Cisco has released security updates to fix a medium-severity vulnerability in its Identity Services Engine (Cisco ISE) and ISE Passive Identity Connector (ISE-PIC) products after a public proof-of-concept (PoC) exploit became available. The issue could allow attackers with administrative access to read sensitive files from the underlying operating system.
The vulnerability highlights ongoing risks in widely used enterprise identity and access management solutions, especially when flaws are disclosed publicly. Cisco customers are strongly advised to apply the latest patches to reduce exposure.
The flaw is tracked as CVE-2026-20029 and has a CVSS score of 4.9, placing it in the medium-severity category. Despite the moderate score, the availability of public exploit code increases the overall risk, particularly in environments where administrative accounts may already be compromised.

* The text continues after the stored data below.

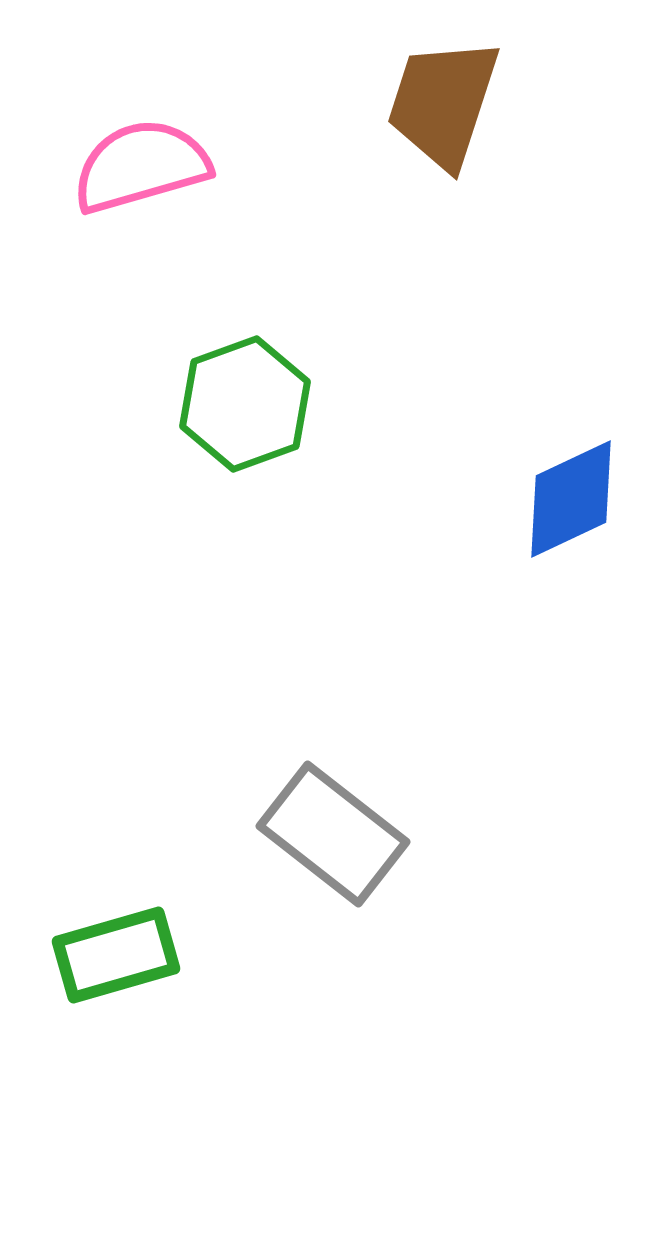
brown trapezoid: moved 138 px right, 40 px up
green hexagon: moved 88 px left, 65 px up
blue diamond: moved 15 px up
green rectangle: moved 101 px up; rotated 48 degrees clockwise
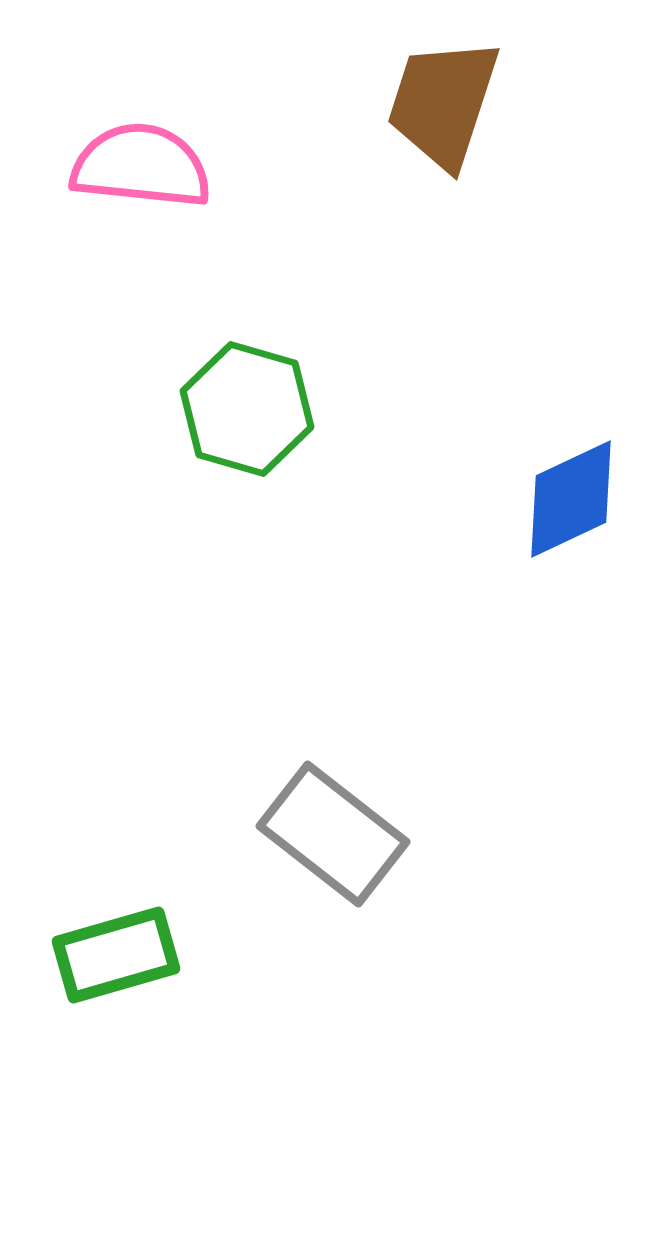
pink semicircle: rotated 22 degrees clockwise
green hexagon: moved 2 px right, 5 px down; rotated 24 degrees counterclockwise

According to Cisco’s official security advisory, the vulnerability exists in the licensing feature of Cisco ISE and ISE-PIC. The root cause is improper parsing of XML files processed by the web-based management interface.
Cisco explained that an attacker could exploit the issue by uploading a specially crafted malicious file to the application. While the attacker must already have valid administrative credentials, successful exploitation could allow them to read arbitrary files from the operating system.
Importantly, Cisco noted that these files should be restricted even for administrators, making this a violation of expected access controls and privilege boundaries.
Cisco ISE is widely used by enterprises to manage network access control (NAC), identity authentication, and policy enforcement across corporate networks. Any weakness in such a critical security platform can have serious implications.
If exploited, the vulnerability could allow attackers to access:
-
Configuration files
-
System-level information
-
Sensitive operational data
Although Cisco has stated that there is no evidence of active exploitation in the wild, the presence of a public PoC exploit significantly lowers the barrier for attackers. In real-world scenarios, threat actors often chain such vulnerabilities with stolen or reused credentials to escalate attacks.
Cisco confirmed that multiple versions of ISE and ISE-PIC are affected. The following breakdown shows which releases are vulnerable and how to remediate them:
-
Cisco ISE or ISE-PIC earlier than Release 3.2
→ Upgrade to a fixed release -
Cisco ISE or ISE-PIC Release 3.2
→ Apply Patch 8 -
Cisco ISE or ISE-PIC Release 3.3
→ Apply Patch 8 -
Cisco ISE or ISE-PIC Release 3.4
→ Apply Patch 4 -
Cisco ISE or ISE-PIC Release 3.5
→ Not vulnerable
Cisco has clearly stated that there are no workarounds available. Applying the official patches is the only effective mitigation.
The vulnerability was discovered and responsibly reported by Bobby Gould of the Trend Micro Zero Day Initiative (ZDI). Cisco credited the researcher for identifying the flaw and coordinating disclosure.
Responsible reporting plays a key role in helping vendors address security issues before they are widely exploited, although the public release of PoC code increases urgency for patching.
Alongside the ISE update, Cisco also released fixes for two additional medium-severity vulnerabilities affecting the Snort 3 Detection Engine. These flaws are related to how Snort processes Distributed Computing Environment Remote Procedure Call (DCE/RPC) requests.
The vulnerabilities include:
CVE-2026-20026 (CVSS 5.8)
→ A denial-of-service vulnerability that could cause Snort 3 to restart, impacting availabilityCVE-2026-20027 (CVSS 5.3)
→ An information disclosure vulnerability that could leak sensitive data
These issues could be exploited by an unauthenticated remote attacker, making them particularly concerning in exposed environments.
Trend Micro researcher Guy Lederfein was credited with discovering and reporting these Snort-related vulnerabilities.
The Snort vulnerabilities impact several widely deployed Cisco products, including:
Cisco Secure Firewall Threat Defense (FTD), when configured with Snort 3
Cisco IOS XE Software
Cisco Meraki software
Organizations using these platforms should verify their configurations and apply updates promptly to avoid service disruption or data exposure.
Cisco products are frequently targeted by cybercriminals and nation-state threat actors due to their widespread use in enterprise and government networks. Even medium-severity vulnerabilities can become high-impact when combined with other weaknesses, such as poor credential hygiene or exposed management interfaces.
Security teams should treat this update as a reminder to:
Regularly audit administrative access
Restrict management interfaces to trusted networks
Monitor for unusual file access or configuration changes
Apply vendor patches as soon as they are released
While Cisco reports no active exploitation of CVE-2026-20029, the existence of a public PoC exploit makes immediate patching essential. Organizations running Cisco ISE, ISE-PIC, or Snort-enabled Cisco products should review their environments and update to the latest secure versions without delay.